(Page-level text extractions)
========================
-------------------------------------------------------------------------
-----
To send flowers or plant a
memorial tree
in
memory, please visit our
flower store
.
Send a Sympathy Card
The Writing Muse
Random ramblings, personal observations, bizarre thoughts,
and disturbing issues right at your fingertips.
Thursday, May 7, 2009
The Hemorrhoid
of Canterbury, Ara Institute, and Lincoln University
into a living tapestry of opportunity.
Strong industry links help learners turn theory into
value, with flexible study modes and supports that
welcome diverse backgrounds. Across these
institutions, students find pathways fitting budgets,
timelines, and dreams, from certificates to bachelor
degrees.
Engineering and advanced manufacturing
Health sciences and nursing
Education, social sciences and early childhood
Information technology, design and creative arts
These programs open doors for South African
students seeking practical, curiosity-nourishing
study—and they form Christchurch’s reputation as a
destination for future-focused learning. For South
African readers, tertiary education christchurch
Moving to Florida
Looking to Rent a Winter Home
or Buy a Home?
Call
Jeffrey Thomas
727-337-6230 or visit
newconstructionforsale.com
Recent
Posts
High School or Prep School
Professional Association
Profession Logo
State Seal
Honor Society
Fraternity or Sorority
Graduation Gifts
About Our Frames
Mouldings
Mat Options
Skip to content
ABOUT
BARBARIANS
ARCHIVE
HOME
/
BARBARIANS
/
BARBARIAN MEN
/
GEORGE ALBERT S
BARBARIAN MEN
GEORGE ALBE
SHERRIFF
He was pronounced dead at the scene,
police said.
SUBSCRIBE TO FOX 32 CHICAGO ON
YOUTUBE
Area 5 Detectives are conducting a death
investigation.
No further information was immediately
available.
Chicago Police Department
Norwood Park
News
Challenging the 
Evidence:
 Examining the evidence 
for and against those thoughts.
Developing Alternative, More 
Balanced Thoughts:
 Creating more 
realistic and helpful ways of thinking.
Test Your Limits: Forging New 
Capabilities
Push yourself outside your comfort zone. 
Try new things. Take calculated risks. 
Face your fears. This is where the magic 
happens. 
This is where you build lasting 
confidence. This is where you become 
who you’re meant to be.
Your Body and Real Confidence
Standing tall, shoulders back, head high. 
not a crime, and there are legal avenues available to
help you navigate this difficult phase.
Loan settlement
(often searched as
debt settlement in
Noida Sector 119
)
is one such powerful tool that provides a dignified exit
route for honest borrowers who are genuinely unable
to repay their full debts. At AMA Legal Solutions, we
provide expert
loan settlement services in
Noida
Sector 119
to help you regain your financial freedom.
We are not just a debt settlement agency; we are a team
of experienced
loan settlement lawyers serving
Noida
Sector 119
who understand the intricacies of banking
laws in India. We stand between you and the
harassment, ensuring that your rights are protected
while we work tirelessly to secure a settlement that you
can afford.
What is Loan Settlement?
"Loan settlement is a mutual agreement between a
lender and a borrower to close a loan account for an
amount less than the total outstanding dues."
========================
*What you will do:*
Search the records for the word "between". Copy every line that has it.

*Task solution:*
laws in India. We stand between you and the
"Loan settlement is a mutual agreement between a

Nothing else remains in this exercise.